Turquoise is found in only a few places on earth: dry and barren regions where acidic, copper-rich groundwater seeps downward and reacts with minerals that contain phosphorus and aluminum. The result of this sedimentary process is a porous, semitranslucent to opaque compound of hydrated copper and aluminum phosphate.
Turquoise is a prime example of an opaque colored stone that can be marketed both as a gem for jewelry and as an ornamental material.
The Abdurreza turquoise mine lies in a dry, remote area of Iran.
Turquoise might lack the sparkle and clarity of transparent colored gemstones like ruby, emerald, and sapphire, but its multi-layered history and soul-satisfying color make it a desirable gem. Its color can range from dull greens to grass greens to a bright, medium-toned, sky blue. People value turquoise highly for its combination of ancient heritage and unforgettable color.
The traditional source for the top color, sometimes described as robin’s-egg blue or sky blue, is the Nishapur district of Iran, the country formerly known as Persia. So, quite often, you’ll hear people in the trade call turquoise of this beautiful color “Persian blue,” whether or not it was actually mined in Iran.
Top-quality turquoise has inspired designers to create elegant jewelry. It’s most often cut into cabochons, but it might also be cut into beads or flat pieces for inlays.
Although much turquoise jewelry is sleek and modern, many US consumers are familiar with the traditional jewelry of Native American peoples such as the Pueblo, Hopi, Zuni, and Navajo. People interested in Native American arts and crafts frequently collect this stylized silver jewelry.
Elaborate silver and turquoise squash blossom necklaces like this are prized by collectors of Native American jewelry. – Courtesy Jaime Steelman
Turquoise is relatively soft, so it’s ideal for carving. Artists in Europe, Asia, the Middle East, and the Americas choose turquoise as a medium for carved jewelry and art objects. It’s often fashioned into talismans with Native American significance, such as bird and animal carvings, called fetishes.
Native American jewelry often features carved turquoise birds and animals, called fetishes. Courtesy Jaime Steelman.
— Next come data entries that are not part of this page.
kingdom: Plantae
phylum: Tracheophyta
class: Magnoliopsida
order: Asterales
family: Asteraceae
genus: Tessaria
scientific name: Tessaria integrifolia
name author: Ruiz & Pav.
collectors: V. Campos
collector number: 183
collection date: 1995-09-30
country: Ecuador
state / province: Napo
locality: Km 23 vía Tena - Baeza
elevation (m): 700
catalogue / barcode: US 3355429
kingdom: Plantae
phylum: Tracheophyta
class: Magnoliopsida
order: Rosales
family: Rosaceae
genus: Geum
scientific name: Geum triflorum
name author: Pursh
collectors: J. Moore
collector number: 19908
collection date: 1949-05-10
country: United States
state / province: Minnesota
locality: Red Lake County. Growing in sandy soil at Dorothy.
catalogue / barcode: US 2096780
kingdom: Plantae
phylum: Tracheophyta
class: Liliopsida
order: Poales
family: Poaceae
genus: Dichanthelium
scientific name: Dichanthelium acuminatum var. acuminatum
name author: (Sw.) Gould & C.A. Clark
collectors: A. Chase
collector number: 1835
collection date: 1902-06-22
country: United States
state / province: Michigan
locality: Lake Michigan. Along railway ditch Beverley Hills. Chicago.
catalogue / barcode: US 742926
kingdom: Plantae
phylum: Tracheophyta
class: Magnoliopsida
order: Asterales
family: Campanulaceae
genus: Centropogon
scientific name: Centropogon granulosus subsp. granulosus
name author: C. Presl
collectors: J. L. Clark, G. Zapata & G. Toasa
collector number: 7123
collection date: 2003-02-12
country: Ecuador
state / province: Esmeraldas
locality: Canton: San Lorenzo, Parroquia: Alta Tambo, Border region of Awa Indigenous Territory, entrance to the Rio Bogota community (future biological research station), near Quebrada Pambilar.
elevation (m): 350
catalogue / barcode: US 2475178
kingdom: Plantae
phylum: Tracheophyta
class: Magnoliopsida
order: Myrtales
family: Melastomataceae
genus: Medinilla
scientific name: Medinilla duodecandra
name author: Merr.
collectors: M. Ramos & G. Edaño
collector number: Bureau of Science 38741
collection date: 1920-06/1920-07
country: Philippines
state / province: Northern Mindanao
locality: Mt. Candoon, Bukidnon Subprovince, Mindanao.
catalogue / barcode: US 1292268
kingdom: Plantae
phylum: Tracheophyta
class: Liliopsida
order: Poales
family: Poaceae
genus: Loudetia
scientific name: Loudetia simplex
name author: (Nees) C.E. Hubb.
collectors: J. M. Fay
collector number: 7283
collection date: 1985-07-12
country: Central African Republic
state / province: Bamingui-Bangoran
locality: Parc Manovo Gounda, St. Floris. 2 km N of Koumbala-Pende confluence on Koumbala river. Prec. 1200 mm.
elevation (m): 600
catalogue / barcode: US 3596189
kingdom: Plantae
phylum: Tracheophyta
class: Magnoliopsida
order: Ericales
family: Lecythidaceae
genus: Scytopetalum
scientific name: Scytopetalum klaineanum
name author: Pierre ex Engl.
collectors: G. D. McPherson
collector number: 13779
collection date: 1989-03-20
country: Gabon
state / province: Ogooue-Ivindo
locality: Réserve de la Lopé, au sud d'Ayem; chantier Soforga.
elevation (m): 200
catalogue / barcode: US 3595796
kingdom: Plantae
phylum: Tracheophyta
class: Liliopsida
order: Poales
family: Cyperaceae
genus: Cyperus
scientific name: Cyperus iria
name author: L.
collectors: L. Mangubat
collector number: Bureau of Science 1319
Turquoise owes its texture to its structure and composition. It’s an aggregate of microscopic crystals that form a solid mass. If the crystals are packed closely together, the material is less porous, so it has a finer texture. Fine-textured turquoise has an attractive, waxy luster when it’s polished. Turquoise with a less-dense crystal structure has higher porosity and coarser texture, resulting in a dull luster when it’s polished.
Turquoise is soft enough to be carved. This turquoise from China was crafted into an
ornate vase. – Courtesy Geological Museum, Beijing, China
Porosity and texture don’t just affect appearance: They also affect durability. Turquoise is fairly soft—it ranks 5 to 6 on the Mohs scale. Turquoise with a coarse texture might have poor toughness, too. Samples with finer texture have fair to good toughness.
This Van Cleef & Arpels ballerina brooch and matching clip earrings are designed with gold, diamonds, turquoise, and ruby. – © GIA & Tino Hammid, courtesy private collector
In turquoise, low porosity and fine texture are more valuable than high porosity and coarse texture. Coarse, porous stones are usually treated to make them smoother, shinier, and more marketable.
The smooth, waxy luster of these turquoise earrings results from closely grouped crystals that lessen porosity. – Courtesy GLEAM
Turquoise deposits usually form in iron-rich limonite or sandstone. Limonite creates dark brown markings in turquoise, while sandstone creates tan markings. These markings are remnants of the host rock within the turquoise, and can resemble splotches or veins. They’re called matrix.
Turquoise is generally embedded in its host rock, like this specimen from Iran.
Manufacturers try to fashion turquoise so that no matrix is visible, but sometimes it’s unavoidable. Small amounts of turquoise might be scattered through the host rock in such a way that the rough material can’t yield any cut specimens large enough to fashion into gems without including some matrix.
The matrix in spiderweb turquoise is attractively arranged in a network of thin lines.
The presence of matrix can lower the value of turquoise, but that doesn’t mean turquoise with matrix is worthless or unmarketable. Some buyers actually prefer the presence of matrix in fashioned turquoise if its effect is attractive and balanced.
This is especially true if it’s a type of turquoise known in the trade as spiderweb turquoise. It contains matrix in thin, delicate, web-like patterns across the face of the gemstone. The patterns provide a dark contrast to the gem’s bright blue.
In the market for top-quality turquoise, stones with no matrix at all command the highest prices. Gems with attractive spiderweb matrix rank second in value.